Kondisi tersebut tidak terasa akan membangun kepercayaan semua pihak sekaligus juga mewujudkan rasa memiliki akan suksesnya pembangunan jembatan tersebut. Dengan demikian izin Menteri Kehutanan untuk bekerja di kawasan cagar alam tersebut, bukanlah hanya pemberian hak bagi proyek PU tetapi lebih dari itu adalah tanggung jawab untuk melestarikan alam di sekitarnya. Semenjak awal dari proses desain, Kementerian PU sudah berinteraksi dengan pihak Kementerian Kehutanan, guna mendeteksi bagian “sensitif” yang perlu dihindari terhadap gangguan seperti lokasi tebing, sungai, lembah, tanaman, dan permukiman hewan langka. Dengan pertimbangan komprehensif, maka desain jembatan layang yang biayanya relatif mahal menjadi pilihan “optimal” dari evaluasi menyangkut aspek teknis, ekonomis, dan lingkungan. Dalam perencanaan juga diperhitungkan bagaimana mengembalikan kondisi hutan dan tanah yang terganggu setelah tahapan konstruksi selesai, termasuk mencatat inventarisasi “aset” hutan yang dipindahkan.

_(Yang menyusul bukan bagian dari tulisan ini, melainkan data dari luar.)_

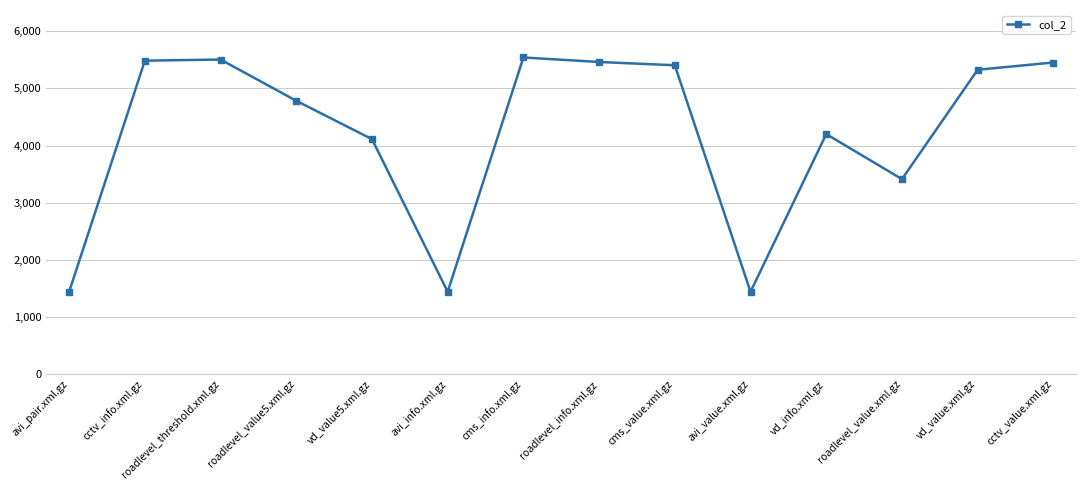

How many data points are less than 5327?

7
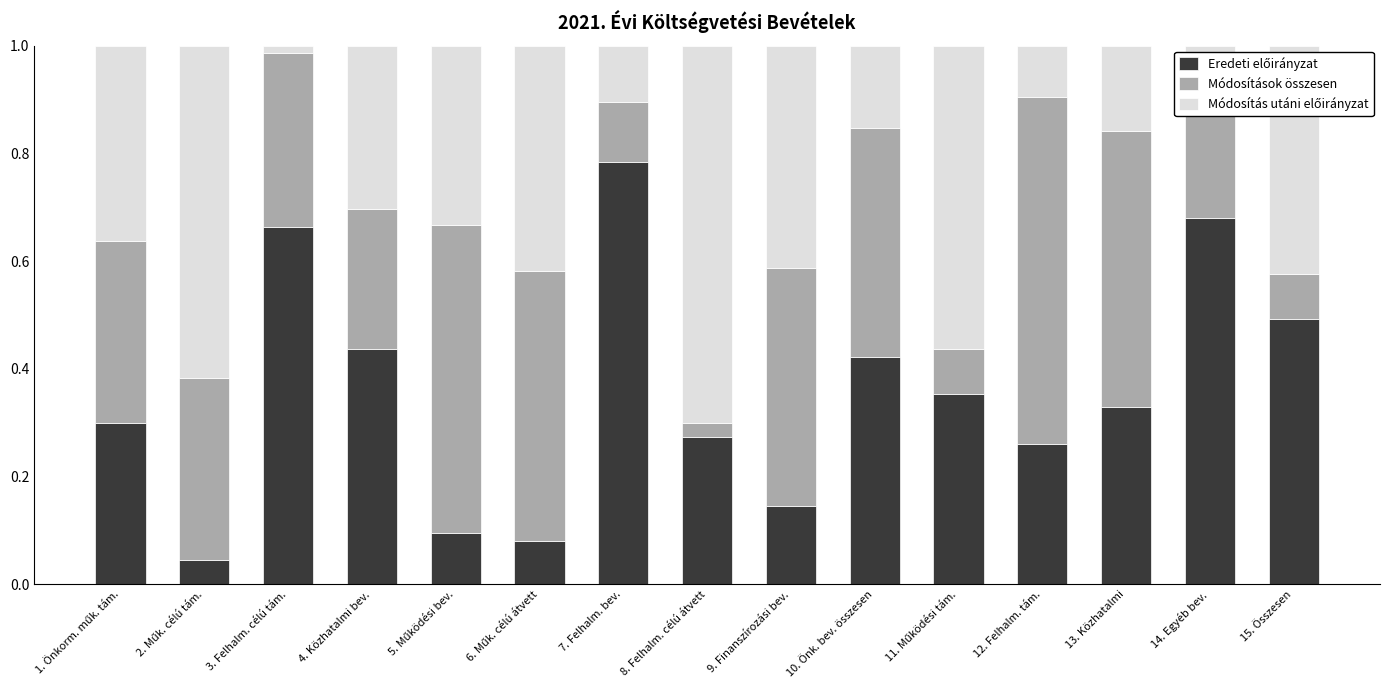

What is the total value across all series at 8. Felhalm. célú átvett?

1.0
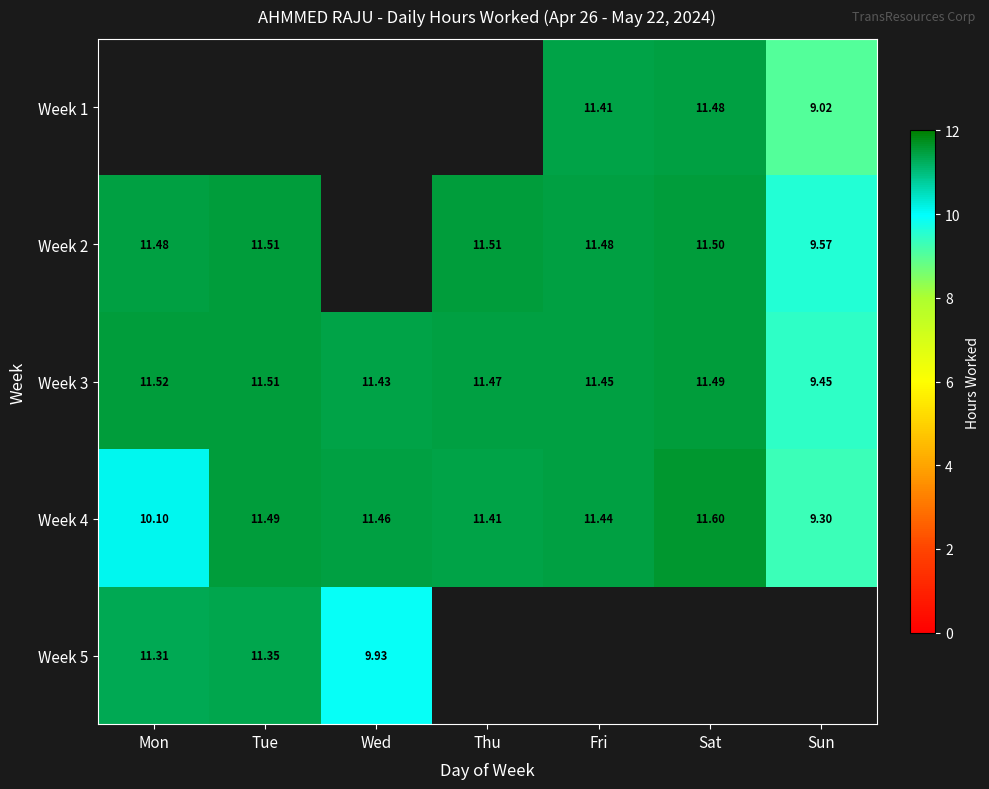

Where is Week 4 nearest to the value 10?

Mon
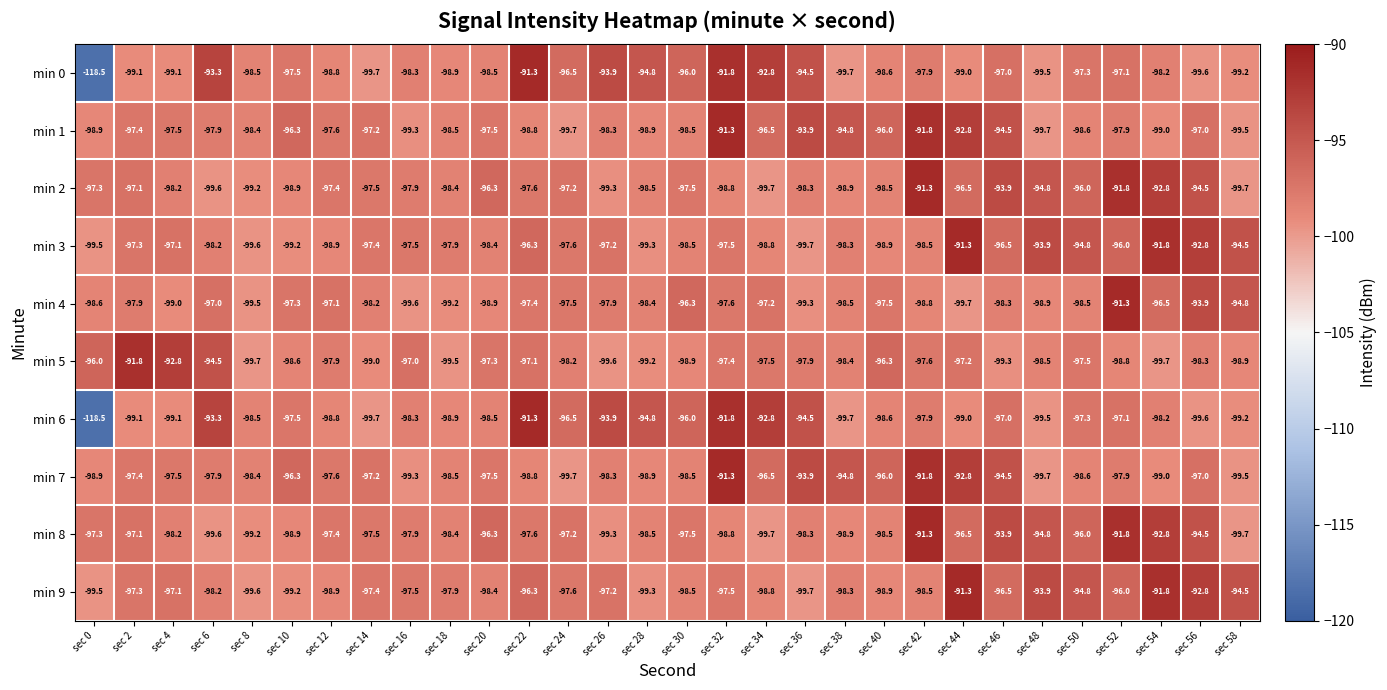

Where is min 8 nearest to the value -95?

sec 48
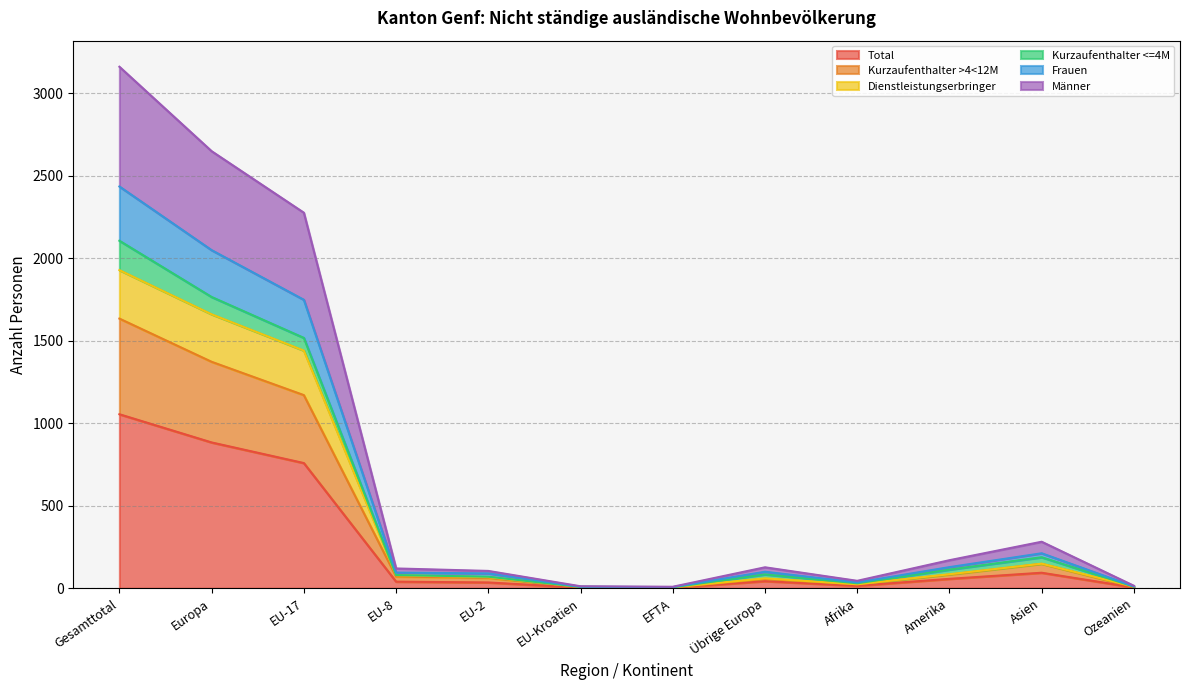

The Männer series shows 59 at Übrige Europa. True or false?

False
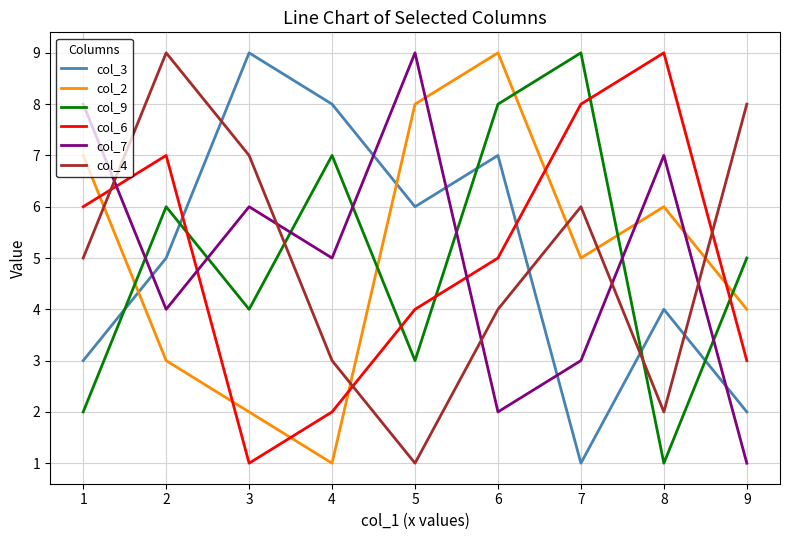

True or false: col_2 has a value of 5 at 7.

True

Desain Konstruksi Jembatan Kelok Sembilan

Konstruksi jembatan kelok-9 direncanakan tidak hanya mampu untuk menahan beban vertikal dan gempa, tetapi juga merupakan karya seni (art) yang sesuai dengan lingkungannya. Oleh sebab itu keberadaan infrastruktur ini bisa menjadi suatu ‘masterpiece’ bangunan konstruksi civil engineering, karena memberi sumbangan keindahan alam sekitarnya.

Konstruksi pelengkung beton yang membentang antara dua bukit terlihat anggun disinari dari cahaya yang memancar di antara sela-sela pegunungan yang hijau. Demikian pula dengan tiang-tiang beton yang ramping dengan ekspose warna beton yang cerah, mengesankan kerja konstruksi yang rapi dan berkualitas. Konfigurasi yang tampak dari udara (eye bird) maupun dilihat di darat, terkesan sama indahnya. Simulasi bangunan yang digambarkan dalam Computer based design, bukan hanya sekedar impian, tapi persis terwujud dalam kenyataannya.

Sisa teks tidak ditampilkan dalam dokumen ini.